» **YOUR OBJECTIVE**
Arrange the data as a Markdown table with columns n and Line. Start at the first line and go through the line containing "Minicampamento P", numbering each row and leaving out blank lines.
(PROVIDED MATERIAL)
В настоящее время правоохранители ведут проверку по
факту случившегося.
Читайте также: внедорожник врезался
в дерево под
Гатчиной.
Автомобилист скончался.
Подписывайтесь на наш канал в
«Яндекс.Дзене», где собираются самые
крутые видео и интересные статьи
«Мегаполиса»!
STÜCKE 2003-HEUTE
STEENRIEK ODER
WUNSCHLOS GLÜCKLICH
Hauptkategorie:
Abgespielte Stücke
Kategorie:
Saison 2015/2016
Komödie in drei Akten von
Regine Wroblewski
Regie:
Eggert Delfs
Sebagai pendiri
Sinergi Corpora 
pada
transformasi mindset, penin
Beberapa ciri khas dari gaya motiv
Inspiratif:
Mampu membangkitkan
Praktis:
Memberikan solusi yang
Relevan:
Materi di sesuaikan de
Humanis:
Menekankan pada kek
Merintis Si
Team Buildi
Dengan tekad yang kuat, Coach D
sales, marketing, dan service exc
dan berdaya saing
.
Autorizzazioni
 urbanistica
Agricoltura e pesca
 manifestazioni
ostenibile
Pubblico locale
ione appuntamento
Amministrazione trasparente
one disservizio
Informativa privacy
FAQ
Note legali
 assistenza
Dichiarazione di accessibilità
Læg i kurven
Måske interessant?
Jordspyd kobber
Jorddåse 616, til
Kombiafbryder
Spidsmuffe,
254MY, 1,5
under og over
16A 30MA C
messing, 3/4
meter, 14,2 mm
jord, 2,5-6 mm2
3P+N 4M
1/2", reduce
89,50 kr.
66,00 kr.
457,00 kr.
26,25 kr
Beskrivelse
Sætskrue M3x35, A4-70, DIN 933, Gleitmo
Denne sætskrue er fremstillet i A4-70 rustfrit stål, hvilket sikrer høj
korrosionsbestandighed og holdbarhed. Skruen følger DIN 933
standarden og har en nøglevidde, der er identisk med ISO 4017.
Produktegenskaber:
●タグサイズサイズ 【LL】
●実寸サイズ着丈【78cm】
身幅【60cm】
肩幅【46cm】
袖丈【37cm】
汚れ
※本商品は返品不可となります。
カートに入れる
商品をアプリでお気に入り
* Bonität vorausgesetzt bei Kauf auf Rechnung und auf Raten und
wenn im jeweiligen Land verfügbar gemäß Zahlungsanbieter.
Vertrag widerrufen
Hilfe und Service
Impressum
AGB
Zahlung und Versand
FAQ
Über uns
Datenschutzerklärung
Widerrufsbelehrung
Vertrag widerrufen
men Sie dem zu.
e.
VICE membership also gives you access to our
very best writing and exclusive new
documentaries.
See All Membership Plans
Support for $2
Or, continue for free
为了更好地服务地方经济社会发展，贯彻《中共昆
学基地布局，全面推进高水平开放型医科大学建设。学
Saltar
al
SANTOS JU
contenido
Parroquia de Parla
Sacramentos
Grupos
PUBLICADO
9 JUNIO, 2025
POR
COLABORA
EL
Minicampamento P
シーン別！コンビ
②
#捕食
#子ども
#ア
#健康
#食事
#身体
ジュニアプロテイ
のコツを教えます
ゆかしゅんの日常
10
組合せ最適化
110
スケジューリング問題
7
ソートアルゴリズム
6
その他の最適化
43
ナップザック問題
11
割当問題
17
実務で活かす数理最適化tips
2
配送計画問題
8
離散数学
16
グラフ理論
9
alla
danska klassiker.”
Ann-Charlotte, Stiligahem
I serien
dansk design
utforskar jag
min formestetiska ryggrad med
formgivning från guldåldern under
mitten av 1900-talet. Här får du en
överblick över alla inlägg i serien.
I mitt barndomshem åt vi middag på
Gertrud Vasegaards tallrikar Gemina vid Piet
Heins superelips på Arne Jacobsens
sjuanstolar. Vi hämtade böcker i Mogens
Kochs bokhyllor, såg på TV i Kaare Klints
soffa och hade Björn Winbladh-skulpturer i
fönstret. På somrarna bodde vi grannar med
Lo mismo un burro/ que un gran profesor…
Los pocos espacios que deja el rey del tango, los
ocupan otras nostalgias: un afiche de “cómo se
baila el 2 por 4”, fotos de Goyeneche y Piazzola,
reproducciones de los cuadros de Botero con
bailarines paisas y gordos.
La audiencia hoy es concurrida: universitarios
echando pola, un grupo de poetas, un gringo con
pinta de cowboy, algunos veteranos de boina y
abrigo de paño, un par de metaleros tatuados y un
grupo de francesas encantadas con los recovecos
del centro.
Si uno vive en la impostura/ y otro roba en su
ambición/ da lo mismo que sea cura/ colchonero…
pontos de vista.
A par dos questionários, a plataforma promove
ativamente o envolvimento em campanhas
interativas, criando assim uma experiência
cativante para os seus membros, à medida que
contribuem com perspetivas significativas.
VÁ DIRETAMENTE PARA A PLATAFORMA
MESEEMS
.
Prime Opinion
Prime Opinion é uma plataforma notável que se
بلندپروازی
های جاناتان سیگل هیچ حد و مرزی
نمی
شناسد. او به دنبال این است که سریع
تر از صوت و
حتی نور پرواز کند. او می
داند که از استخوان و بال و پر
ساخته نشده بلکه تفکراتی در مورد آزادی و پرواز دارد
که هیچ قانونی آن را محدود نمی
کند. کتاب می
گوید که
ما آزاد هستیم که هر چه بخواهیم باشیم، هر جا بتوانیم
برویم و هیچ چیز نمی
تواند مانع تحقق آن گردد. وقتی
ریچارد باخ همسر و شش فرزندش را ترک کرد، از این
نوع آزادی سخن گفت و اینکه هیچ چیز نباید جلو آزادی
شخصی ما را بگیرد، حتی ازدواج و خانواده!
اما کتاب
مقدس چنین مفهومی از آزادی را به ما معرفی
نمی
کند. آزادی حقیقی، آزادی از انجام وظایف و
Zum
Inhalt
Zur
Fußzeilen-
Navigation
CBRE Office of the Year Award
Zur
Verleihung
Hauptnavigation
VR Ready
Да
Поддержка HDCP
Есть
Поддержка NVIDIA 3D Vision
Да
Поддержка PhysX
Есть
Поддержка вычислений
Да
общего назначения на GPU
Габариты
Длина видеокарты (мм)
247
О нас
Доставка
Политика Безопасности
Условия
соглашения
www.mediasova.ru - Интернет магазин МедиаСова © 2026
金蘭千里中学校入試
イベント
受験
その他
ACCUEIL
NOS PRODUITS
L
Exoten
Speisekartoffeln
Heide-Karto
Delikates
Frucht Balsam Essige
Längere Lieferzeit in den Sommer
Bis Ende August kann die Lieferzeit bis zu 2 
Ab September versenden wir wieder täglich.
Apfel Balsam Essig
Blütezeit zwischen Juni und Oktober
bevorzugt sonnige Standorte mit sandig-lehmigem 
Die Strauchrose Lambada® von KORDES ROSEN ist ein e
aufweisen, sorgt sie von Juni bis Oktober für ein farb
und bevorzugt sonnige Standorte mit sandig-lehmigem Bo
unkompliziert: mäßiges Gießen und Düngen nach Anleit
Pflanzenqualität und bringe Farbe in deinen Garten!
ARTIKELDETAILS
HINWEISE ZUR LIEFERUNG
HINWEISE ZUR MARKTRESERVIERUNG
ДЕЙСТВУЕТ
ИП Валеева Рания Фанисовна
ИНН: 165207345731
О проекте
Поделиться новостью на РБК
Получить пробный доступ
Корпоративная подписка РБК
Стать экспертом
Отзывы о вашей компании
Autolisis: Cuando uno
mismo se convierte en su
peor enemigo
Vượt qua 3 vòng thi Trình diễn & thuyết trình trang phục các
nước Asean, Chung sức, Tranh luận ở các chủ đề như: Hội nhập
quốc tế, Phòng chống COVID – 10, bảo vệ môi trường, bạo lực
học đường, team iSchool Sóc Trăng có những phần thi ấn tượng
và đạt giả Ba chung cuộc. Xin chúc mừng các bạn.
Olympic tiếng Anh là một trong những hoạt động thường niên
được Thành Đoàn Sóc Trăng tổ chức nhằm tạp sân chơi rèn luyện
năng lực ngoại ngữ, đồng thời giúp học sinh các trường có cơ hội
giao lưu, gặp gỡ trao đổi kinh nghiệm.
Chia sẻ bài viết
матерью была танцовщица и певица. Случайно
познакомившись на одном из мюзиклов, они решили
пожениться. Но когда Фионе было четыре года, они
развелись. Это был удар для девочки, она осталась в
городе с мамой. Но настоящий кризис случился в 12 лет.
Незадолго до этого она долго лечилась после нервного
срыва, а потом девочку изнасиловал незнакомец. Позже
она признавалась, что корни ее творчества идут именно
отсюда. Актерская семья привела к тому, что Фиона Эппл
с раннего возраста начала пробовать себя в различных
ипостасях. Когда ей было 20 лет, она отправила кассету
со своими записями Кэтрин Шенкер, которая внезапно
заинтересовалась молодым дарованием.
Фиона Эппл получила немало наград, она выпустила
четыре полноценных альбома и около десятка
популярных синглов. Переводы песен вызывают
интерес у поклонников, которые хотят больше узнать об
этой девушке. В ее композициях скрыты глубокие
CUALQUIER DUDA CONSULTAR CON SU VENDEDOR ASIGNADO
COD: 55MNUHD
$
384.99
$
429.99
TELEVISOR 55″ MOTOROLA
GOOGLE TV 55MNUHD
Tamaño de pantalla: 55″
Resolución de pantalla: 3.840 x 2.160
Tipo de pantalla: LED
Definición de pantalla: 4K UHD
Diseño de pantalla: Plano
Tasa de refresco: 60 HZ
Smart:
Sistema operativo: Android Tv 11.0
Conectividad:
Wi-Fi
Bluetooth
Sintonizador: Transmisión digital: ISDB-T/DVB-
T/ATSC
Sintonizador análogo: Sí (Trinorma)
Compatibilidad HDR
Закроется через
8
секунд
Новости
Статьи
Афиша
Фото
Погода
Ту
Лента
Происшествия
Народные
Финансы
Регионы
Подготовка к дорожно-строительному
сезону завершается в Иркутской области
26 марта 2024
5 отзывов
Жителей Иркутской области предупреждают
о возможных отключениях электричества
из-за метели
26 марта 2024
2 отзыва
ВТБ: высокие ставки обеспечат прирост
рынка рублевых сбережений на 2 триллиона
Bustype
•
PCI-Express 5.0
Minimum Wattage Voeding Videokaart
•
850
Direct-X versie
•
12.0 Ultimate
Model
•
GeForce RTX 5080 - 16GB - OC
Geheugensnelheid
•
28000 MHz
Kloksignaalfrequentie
(End PROVIDED MATERIAL)
» **REPLY**
| n | Line |
|---|---|
| 1 | В настоящее время правоохранители ведут проверку по |
| 2 | факту случившегося. |
| 3 | Читайте также: внедорожник врезался |
| 4 | в дерево под |
| 5 | Гатчиной. |
| 6 | Автомобилист скончался. |
| 7 | Подписывайтесь на наш канал в |
| 8 | «Яндекс.Дзене», где собираются самые |
| 9 | крутые видео и интересные статьи |
| 10 | «Мегаполиса»! |
| 11 | STÜCKE 2003-HEUTE |
| 12 | STEENRIEK ODER |
| 13 | WUNSCHLOS GLÜCKLICH |
| 14 | Hauptkategorie: |
| 15 | Abgespielte Stücke |
| 16 | Kategorie: |
| 17 | Saison 2015/2016 |
| 18 | Komödie in drei Akten von |
| 19 | Regine Wroblewski |
| 20 | Regie: |
| 21 | Eggert Delfs |
| 22 | Sebagai pendiri |
| 23 | Sinergi Corpora  |
| 24 | pada |
| 25 | transformasi mindset, penin |
| 26 | Beberapa ciri khas dari gaya motiv |
| 27 | Inspiratif: |
| 28 | Mampu membangkitkan |
| 29 | Praktis: |
| 30 | Memberikan solusi yang |
| 31 | Relevan: |
| 32 | Materi di sesuaikan de |
| 33 | Humanis: |
| 34 | Menekankan pada kek |
| 35 | Merintis Si |
| 36 | Team Buildi |
| 37 | Dengan tekad yang kuat, Coach D |
| 38 | sales, marketing, dan service exc |
| 39 | dan berdaya saing |
| 40 | . |
| 41 | Autorizzazioni |
| 42 |  urbanistica |
| 43 | Agricoltura e pesca |
| 44 |  manifestazioni |
| 45 | ostenibile |
| 46 | Pubblico locale |
| 47 | ione appuntamento |
| 48 | Amministrazione trasparente |
| 49 | one disservizio |
| 50 | Informativa privacy |
| 51 | FAQ |
| 52 | Note legali |
| 53 |  assistenza |
| 54 | Dichiarazione di accessibilità |
| 55 | Læg i kurven |
| 56 | Måske interessant? |
| 57 | Jordspyd kobber |
| 58 | Jorddåse 616, til |
| 59 | Kombiafbryder |
| 60 | Spidsmuffe, |
| 61 | 254MY, 1,5 |
| 62 | under og over |
| 63 | 16A 30MA C |
| 64 | messing, 3/4 |
| 65 | meter, 14,2 mm |
| 66 | jord, 2,5-6 mm2 |
| 67 | 3P+N 4M |
| 68 | 1/2", reduce |
| 69 | 89,50 kr. |
| 70 | 66,00 kr. |
| 71 | 457,00 kr. |
| 72 | 26,25 kr |
| 73 | Beskrivelse |
| 74 | Sætskrue M3x35, A4-70, DIN 933, Gleitmo |
| 75 | Denne sætskrue er fremstillet i A4-70 rustfrit stål, hvilket sikrer høj |
| 76 | korrosionsbestandighed og holdbarhed. Skruen følger DIN 933 |
| 77 | standarden og har en nøglevidde, der er identisk med ISO 4017. |
| 78 | Produktegenskaber: |
| 79 | ●タグサイズサイズ 【LL】 |
| 80 | ●実寸サイズ着丈【78cm】 |
| 81 | 身幅【60cm】 |
| 82 | 肩幅【46cm】 |
| 83 | 袖丈【37cm】 |
| 84 | 汚れ |
| 85 | ※本商品は返品不可となります。 |
| 86 | カートに入れる |
| 87 | 商品をアプリでお気に入り |
| 88 | * Bonität vorausgesetzt bei Kauf auf Rechnung und auf Raten und |
| 89 | wenn im jeweiligen Land verfügbar gemäß Zahlungsanbieter. |
| 90 | Vertrag widerrufen |
| 91 | Hilfe und Service |
| 92 | Impressum |
| 93 | AGB |
| 94 | Zahlung und Versand |
| 95 | FAQ |
| 96 | Über uns |
| 97 | Datenschutzerklärung |
| 98 | Widerrufsbelehrung |
| 99 | Vertrag widerrufen |
| 100 | men Sie dem zu. |
| 101 | e. |
| 102 | VICE membership also gives you access to our |
| 103 | very best writing and exclusive new |
| 104 | documentaries. |
| 105 | See All Membership Plans |
| 106 | Support for $2 |
| 107 | Or, continue for free |
| 108 | 为了更好地服务地方经济社会发展，贯彻《中共昆 |
| 109 | 学基地布局，全面推进高水平开放型医科大学建设。学 |
| 110 | Saltar |
| 111 | al |
| 112 | SANTOS JU |
| 113 | contenido |
| 114 | Parroquia de Parla |
| 115 | Sacramentos |
| 116 | Grupos |
| 117 | PUBLICADO |
| 118 | 9 JUNIO, 2025 |
| 119 | POR |
| 120 | COLABORA |
| 121 | EL |
| 122 | Minicampamento P |